After an amazing long weekend in Brooklyn, NY and eating all different types of world cuisine (Peruvian, Mexican, Thai, French, Brazilian, American, and Asian Fusion) all within a couple blocks of each other - it's nice to not put my credit card down for a meal for a while. I had bought these fall harvest shaped pasta before I had gone to New York and was inspired to create a vegan winter squash cream sauce. I think what I came up with was one of the easiest sauces ever, definitely exceeded expectation!
Ingredients:
- 1 c cubed butternut squash
- 1/2 c diced white onion
- 1/3 c coconut milk
- 2/3 c vegetable broth
- 1/8 t cinnamon
- 1/4 t sea salt
- 1/4 t black pepper
- 1 c fall harvest shaped pasta
1. To shorten the cooking time for the butternut squash, I opted to pick up a bag of freshly cubed squash that can be steamed in the microwave. If I had more time (and not getting home from work at 8:00pm) I would have bought a whole butternut squash, peeled, cubed, and then soften in a pot of boiling water or roasted. But in the essence of time, these steam-able versions are a great substitute.
2. Measure out desired serving size of pasta. 1 cup is a serving. Look how awesome these fall harvest shapes are! The ingredients are all vegetable too. Beets, tomatoes, and spinach give the pasta their color. But I just love the pumpkins, oak, and maple leaves. Perfect for October.
3. Dice 1/2 cup white onion.
4. In a saucepan, bring vegetable broth to a boil. I use the "Better than Bouillon" to make my vegetable broth. Once it's at a boil. Remove from heat.
5. In a mini blender. Combine 1 cup of the butternut squash (I put the rest of the squash in the oven to roast), onion, salt, pepper, and cinnamon.
6. Add 1/3 cup coconut milk.
7. Add 2/3 cup vegetable broth.
8. Blend until smooth and creamy.
9. Pour into a mason jar. Store what you don't use in the fridge. I'll try and use the extra within three days.

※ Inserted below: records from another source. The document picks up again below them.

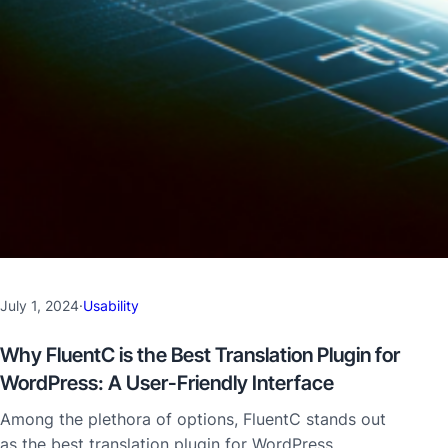
July 1, 2024
·
Usability
Why FluentC is the Best Translation Plugin for
WordPress: A User-Friendly Interface
Among the plethora of options, FluentC stands out
as the best translation plugin for WordPress,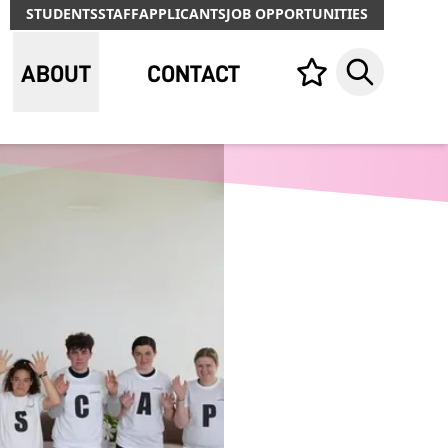
STUDENTS
STAFF
APPLICANTS
JOB OPPORTUNITIES
ABOUT
CONTACT
Your list,
Search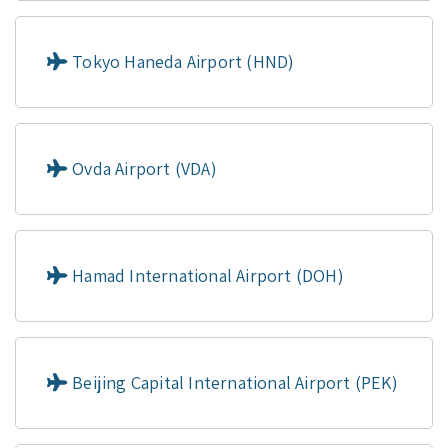
Tokyo Haneda Airport (HND)
Ovda Airport (VDA)
Hamad International Airport (DOH)
Beijing Capital International Airport (PEK)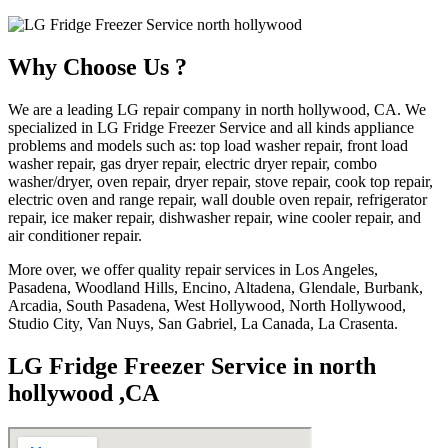
Why Choose Us ?
We are a leading LG repair company in north hollywood, CA. We
specialized in LG Fridge Freezer Service and all kinds appliance
problems and models such as: top load washer repair, front load
washer repair, gas dryer repair, electric dryer repair, combo
washer/dryer, oven repair, dryer repair, stove repair, cook top repair,
electric oven and range repair, wall double oven repair, refrigerator
repair, ice maker repair, dishwasher repair, wine cooler repair, and
air conditioner repair.
More over, we offer quality repair services in Los Angeles,
Pasadena, Woodland Hills, Encino, Altadena, Glendale, Burbank,
Arcadia, South Pasadena, West Hollywood, North Hollywood,
Studio City, Van Nuys, San Gabriel, La Canada, La Crasenta.
LG Fridge Freezer Service in north
hollywood ,CA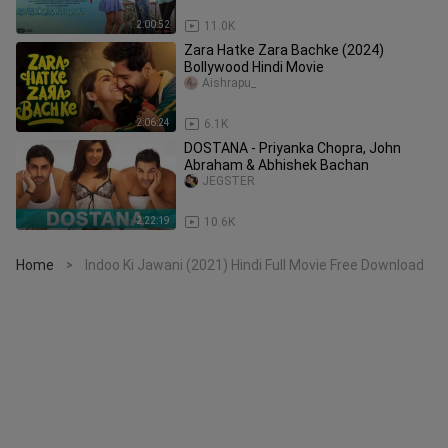
2:00:52
11.0K
Zara Hatke Zara Bachke (2024)
Bollywood Hindi Movie
Aishrapu_
2:06:24
6.1K
DOSTANA - Priyanka Chopra, John
Abraham & Abhishek Bachan
JEGSTER
2:22:19
10.6K
Home
Indoo Ki Jawani (2021) Hindi Full Movie Free Download
>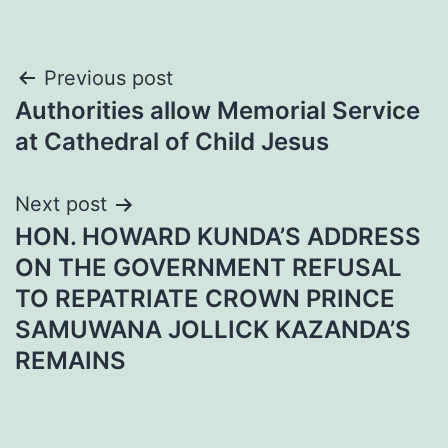
Post
Previous post
Authorities allow Memorial Service
navigation
at Cathedral of Child Jesus
Next post
HON. HOWARD KUNDA’S ADDRESS
ON THE GOVERNMENT REFUSAL
TO REPATRIATE CROWN PRINCE
SAMUWANA JOLLICK KAZANDA’S
REMAINS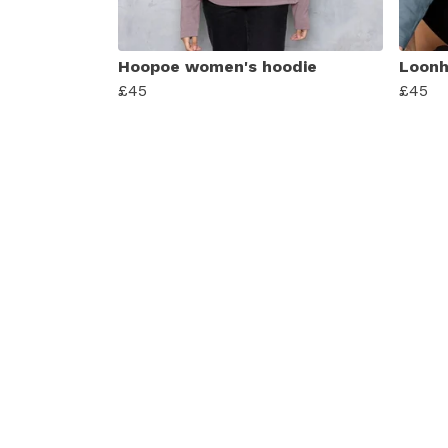
Hoopoe women's hoodie
Loonh
£45
£45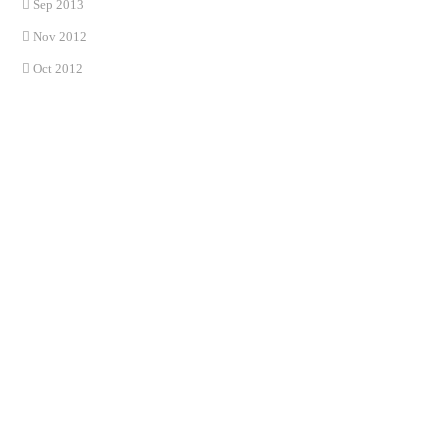
Sep 2013
Nov 2012
Oct 2012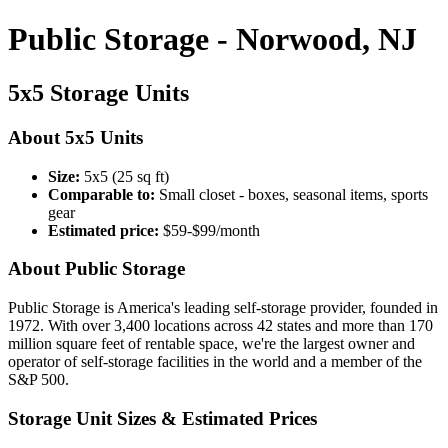
Public Storage - Norwood, NJ
5x5 Storage Units
About 5x5 Units
Size:
5x5 (25 sq ft)
Comparable to:
Small closet - boxes, seasonal items, sports
gear
Estimated price:
$59-$99/month
About Public Storage
Public Storage is America's leading self-storage provider, founded in
1972. With over 3,400 locations across 42 states and more than 170
million square feet of rentable space, we're the largest owner and
operator of self-storage facilities in the world and a member of the
S&P 500.
Storage Unit Sizes & Estimated Prices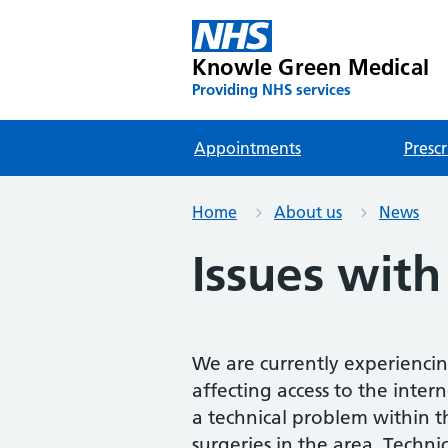
Knowle Green Medical
Providing NHS services
Appointments
Prescr
Home
About us
News
Issues with
We are currently experiencin
affecting access to the intern
a technical problem within th
surgeries in the area. Techn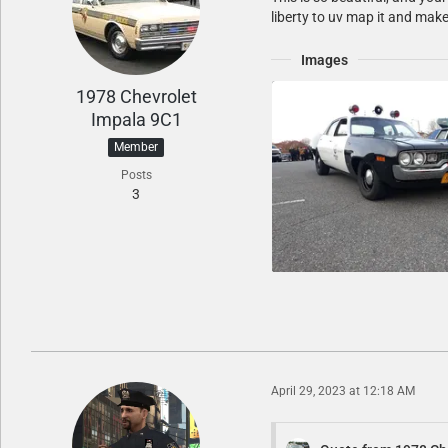
liberty to uv map it and mak
Images
1978 Chevrolet
Impala 9C1
Member
Posts
3
April 29, 2023 at 12:18 AM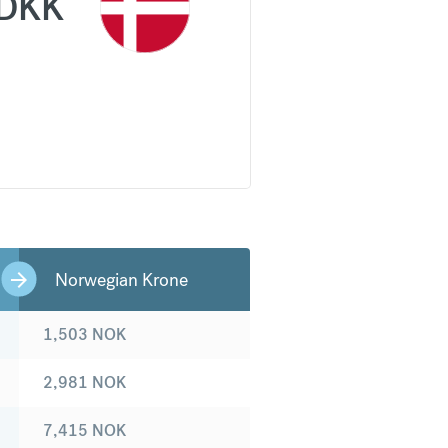
DKK
Norwegian Krone
1,503
NOK
2,981
NOK
7,415
NOK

10. Add pasta to a boiling pot of water. Follow instructions on packaging and cook until al dente.
11. With shape pasta, stir frequently so pasta does not stick to the bottom and break apart, losing their shape.
12. Drain pasta and pour back into sauce pan. Add 1/2 cup of sauce per serving and toss with pasta until evenly coated.
13. Transfer to a bowl and serve with roasted fall vegetables. Asparagus was finally on sale and in season! The perfect compliment to this creamy and sweet sauce.
This dish was completely inspired by the pasta shapes and I absolutely adore this sauce. The coconut and butternut squash add a smooth sweetness. The vegetable broth and salt and pepper bring out the savoriness and warmness that a cold rainy day in LA needs. The touch of cinnamon brings it all together. I have enough sauce leftover that I can have this for lunch for a day or two, and no complaints here.